Our monthly quote(s) that made us smile
"Sex without love is an empty gesture. But as empty gestures
go, it is one of the best." Woody Allen
"If the British and the Americans had better taste, I
wouldn't have to destroy so much of my wine." A French winemaker,
who is the poster-boy for everything that is wrong with the French
wine industry.
Madness...at least it only happens once every four years
We have been reading with complete confusion about the "Football"
World Cup, aka "Soccer World Cup" (according to the
Yanks), "a good game with lousy rules" (offside rule
is nonsensical...just ask any FIFA ref) or "high school dating"

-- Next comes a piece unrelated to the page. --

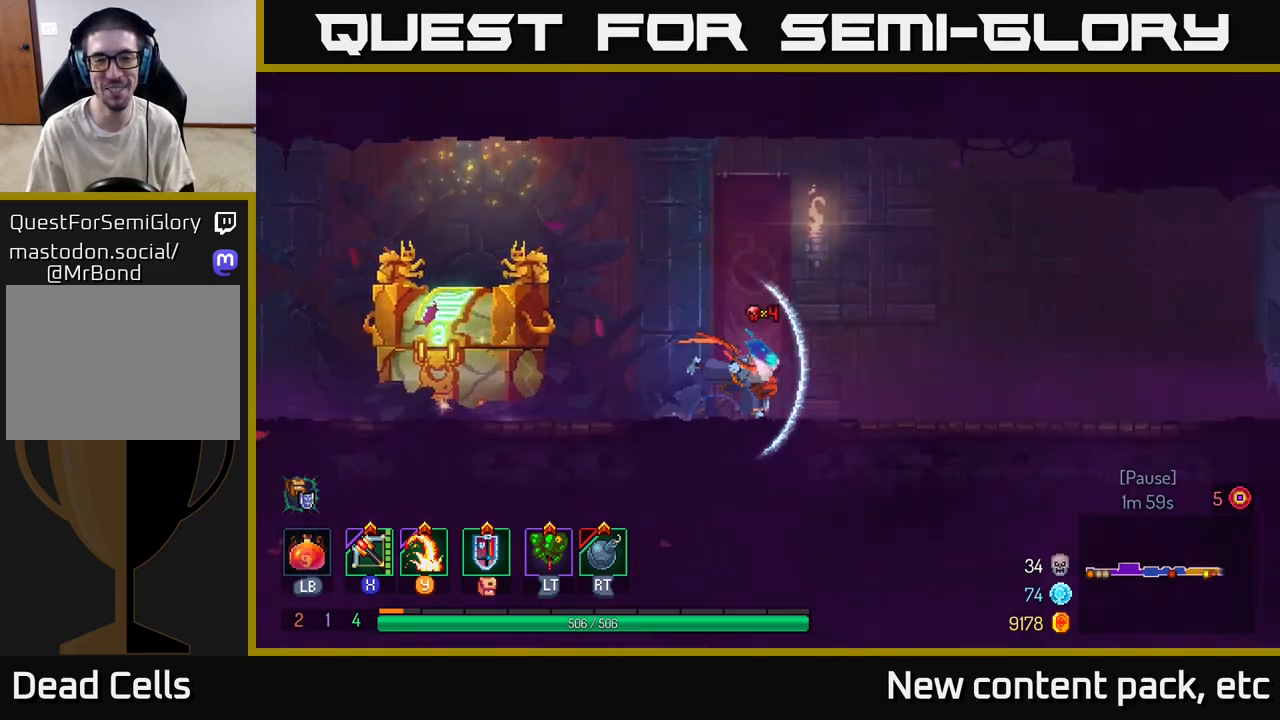
{"buttons": ["A"], "left_stick": "right", "right_stick": "center", "events": [[250, "B", "up"], [483, "A", "down"]]}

(people bump into each other and sweat a lot but they rarely score...just
like the matches). Some of the madness includes:
* 25,000 Hong
Kong people (likely not one athlete in the group given Hong Kong's
less than sporty attitude) sitting in an open area of a mall to
watch their former colonial ruler win its opener against a country
the name of which most Hong Kong people can't pronounce (we know
we can't),
* EURO30 per night hostels being built all over Germany to house
"hooligans" and "fans"...at that price, we
wonder if there is a difference,
* an upsurge in revenues for prostitutes in Germany, which is
much better than high school dating because EVERYONE scores, and
* stockmarkets in South America closing early or trading lightly
on game day so fans can gamble on a different type of game for
the day.
Madness...we wouldn't have it any other way
Go China...oops, they didn't qualify. 
Hmmmm....
We read with amazement about the 336 year old pig intestine condom
on display in an Austrian museum inclusive of the Latin user's
manual suggesting the little ditty be cleaned in warm milk to
avoid diseases. And here we thought condoms, with or without warm
milk AND definitely without alcohol, helped to avoid diseases.

The Stella
Awwards...gotta love the Yanks
We were, as we do every year to ensure a good laugh at our culture's
expense, reading the recently announced Stella Awards. Named after
the famous Stella who successfully sued Mickey D's Lounge after
spilling hot coffee on herself, the Stella Awards rank the most
frivolous, ridiculous and successful lawsuits in the USA. Of particular
interest is the fact we do not need to comment...these babies
speak for themselves...
5th Place
(tie): A lady in Texas was awarded US$80,000 by a jury after breaking
her ankle when tripping over her son who was running around in
a furniture store.
5th Place
(tie): A 19-year-old Los Angeles' man won US$74,000 and medical
expenses when his neighbor ran over his hand with a car from which
the teenager was trying to steal the hubcaps!!!
5th Place
(tie): A burglar in Pennsylvania was awarded USD500,000 for suffering
"undue mental anguish" after locking himself in a garage
of a home where the residents were away on holiday for eight days,
thus requiring him to live on a case of Pepsi and a bag of dog
food.
4th Place:
A genius in Arkansas pulled down US$14,500 and medical expenses
because the next door neighbor's dog bit his bum after he had
scaled the fence to shoot pellets at the little pooch.
3rd Place:
A Philadelphia restaurant had to fork out US$113,500 after a customer
broke her tailbone when slipping on soda she had just thrown at
her boyfriend with whom she was arguing.
2nd Place:
A nightclub reveler in Delaware made away with USD12,000 and dental
expenses when she knocked out her two front teeth falling from
a bathroom window to avoid paying the USD3.50 cover charge.
1st Place:
A lady in Oklahoma won USD1,750,000 and a new motor home when
she put her now destroyed RV on cruise control so she could go
to the kitchen to make a sandwich...the Owner's Manual failed
to mention this would be a problem.
A doggie-dog
world
We could not help but smile - knowingly - when reading about the
dog owner who was a chaperone to his lil pooch for a birthday
party...of another member of the "man's best friend"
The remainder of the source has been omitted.